Que, por ver a tus amigos de toda la vida, te reclama que amas más a tus amigos que a ella.
Que ciertos vecinos, ni el saludo se merecen.
Que no puedes ver a ninguna mujer que no sea ella, aún sea tu hermana o tu madre.
Que cuando en las Pascuas quieres ir a misa para agradecer al Señor, se enoja diciendo que, si no fuera por ella, no serías nadie. Y, en todo caso, a quien le debes agradecer es a ella.
Que te controla el celular y no tiene el menor empacho de hacerlo delante tuyo. Cosa de que tengas en claro quién es la autoridad en casa.
Que, si no le dedicas las 24 horas, la estás traicionando.
Que, en aras de la «economía del hogar», se acabaron los asados, las picadas y la cerveza. Y que, de ahora en adelante, sólo mate y fideos.
Que el hombre no necesita gastar tanto en ropa, la mujer es la que tiene que estar coqueta. Después de todo, es la «reina del hogar».
Que, aunque tú trabajas de sol a sol, con alegría, dedicación y sacrificio, y ella no encuentra un trabajo acorde, ella es la que controla los gastos de la familia.
Sigues enamorado, trabajando y sacrificándote por tu mujer perfecta. Tienes hijos con ella, que son de ella, pero tú los mantienes. Tienes nietos, una familia feliz, una mujer que aún es hermosa, casi sin arrugas, vigorosa y saludable. La misma mujer con la que te casaste hace cuarenta años, más madura, más hermosa, más experimentada. Nada ha cambiado para ella.

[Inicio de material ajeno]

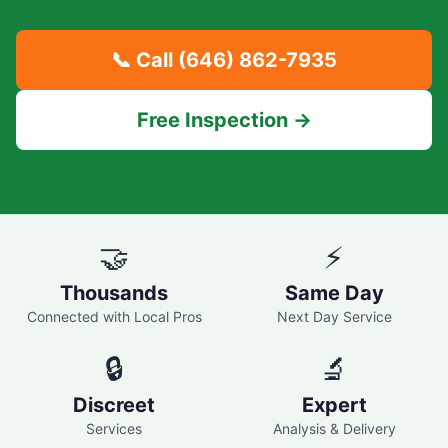
📞 Call
(646) 862-7935
Free Inspection →
🤝
⚡
Thousands
Same Day
Connected with Local Pros
Next Day Service
🔒
🔬
Discreet
Expert
Services
Analysis & Delivery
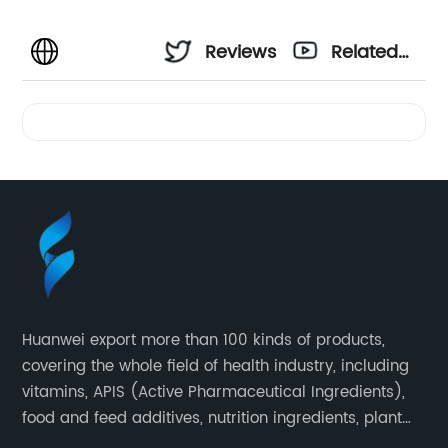
Reviews
Related
Videos
Huanwei export more than 100 kinds of products,
covering the whole field of health industry, including
vitamins, APIS (Active Pharmaceutical Ingredients),
food and feed additives, nutrition ingredients, plant
extracts, OEM and so on.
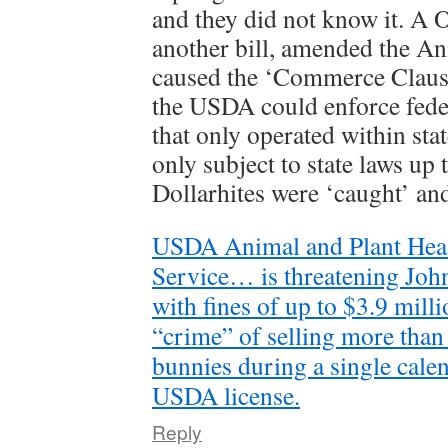
and they did not know it. A O
another bill, amended the A
caused the ‘Commerce Clause
the USDA could enforce fede
that only operated within sta
only subject to state laws up 
Dollarhites were ‘caught’ an
USDA Animal and Plant Heal
Service… is threatening Joh
with fines of up to $3.9 milli
“crime” of selling more than
bunnies during a single cale
USDA license.
Reply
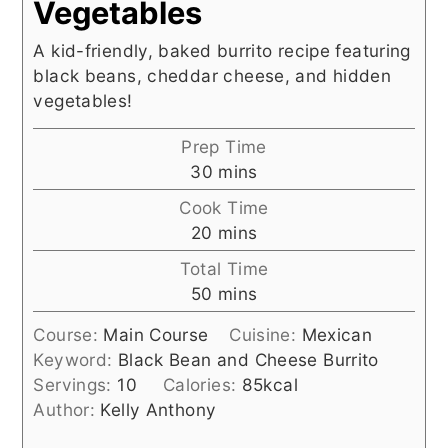
Vegetables
A kid-friendly, baked burrito recipe featuring
black beans, cheddar cheese, and hidden
vegetables!
Prep Time
minutes
30
mins
Cook Time
minutes
20
mins
Total Time
minutes
50
mins
Course:
Main Course
Cuisine:
Mexican
Keyword:
Black Bean and Cheese Burrito
Servings:
10
Calories:
85
kcal
Author:
Kelly Anthony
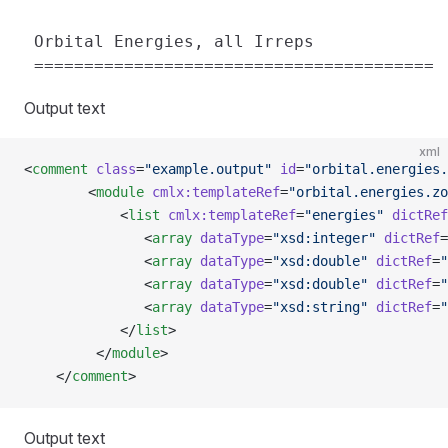
 Orbital Energies, all Irreps

Output text
xml
<
comment
 class
=
"example.output"
 id
=
"orbital.energies.
        <
module
 cmlx:templateRef
=
"orbital.energies.zo
            <
list
 cmlx:templateRef
=
"energies"
 dictRef
               <
array
 dataType
=
"xsd:integer"
 dictRef
=
               <
array
 dataType
=
"xsd:double"
 dictRef
=
"
               <
array
 dataType
=
"xsd:double"
 dictRef
=
"
               <
array
 dataType
=
"xsd:string"
 dictRef
=
"
            </
list
>
         </
module
>      
    </
comment
>
Output text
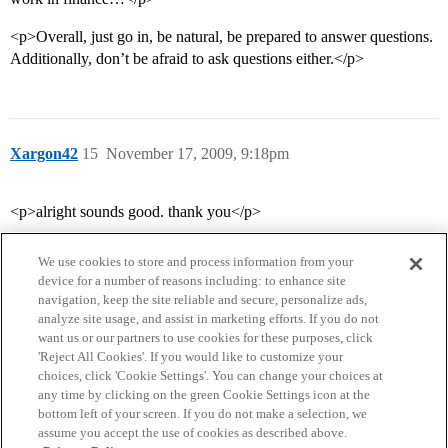
<p>Overall, just go in, be natural, be prepared to answer questions.
Additionally, don’t be afraid to ask questions either.</p>
Xargon42
15
November 17, 2009, 9:18pm
<p>alright sounds good. thank you</p>
We use cookies to store and process information from your
device for a number of reasons including: to enhance site
navigation, keep the site reliable and secure, personalize ads,
analyze site usage, and assist in marketing efforts. If you do not
want us or our partners to use cookies for these purposes, click
'Reject All Cookies'. If you would like to customize your
choices, click 'Cookie Settings'. You can change your choices at
Home
Categories
Guidelines
Terms of Service
any time by clicking on the green Cookie Settings icon at the
bottom left of your screen. If you do not make a selection, we
Privacy Policy
assume you accept the use of cookies as described above.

Hasta que un día cualquiera, te miras al espejo, después de una vida entera, y te das cuenta de que el único que ha cambiado eres tú. Que has perdido tu juventud y no te ha quedado nada de tanto sacrificio. Que tus ojos no expresan nada, que has perdido las esperanzas y has vivido siempre a base de promesas. Que tu esposa está radiante y de ti sólo queda desencanto por los sueños frustrados.
Te das cuenta de que el amor de tu vida te exigía, para ser feliz, una sola cosa a cambio: ¡tu libertad!
Envejecido, a pesar de tus jóvenes 60 años, con la autoestima destruida… ¿te animarías a cambiar el rumbo de tu vida infeliz? ¿O seguirás repitiendo: «Hasta que la muerte nos separe»?
El día que te des cuenta de que viviste toda tu vida a partir de una elección equivocada… ¿culparás de todas tus desgracias a la sociedad, a los que están llenos de felicidad y no la comparten contigo, a la Iglesia, al sistema educativo o a tus empleadores?
¿Tratarás de destruir este sistema social que te dio la posibilidad de elegir tu mujer, tu profesión, tu trabajo y tu forma de vivir tu vida? ¿O tratarás de mejorar lo que resta de ella?
Así es en el matrimonio como en la democracia, tienes el derecho de elegir tu mujer y tu forma de vida. Pero no serás tú ni nadie quien nos diga con quién nos tenemos que casar ni cómo tenemos que vivir.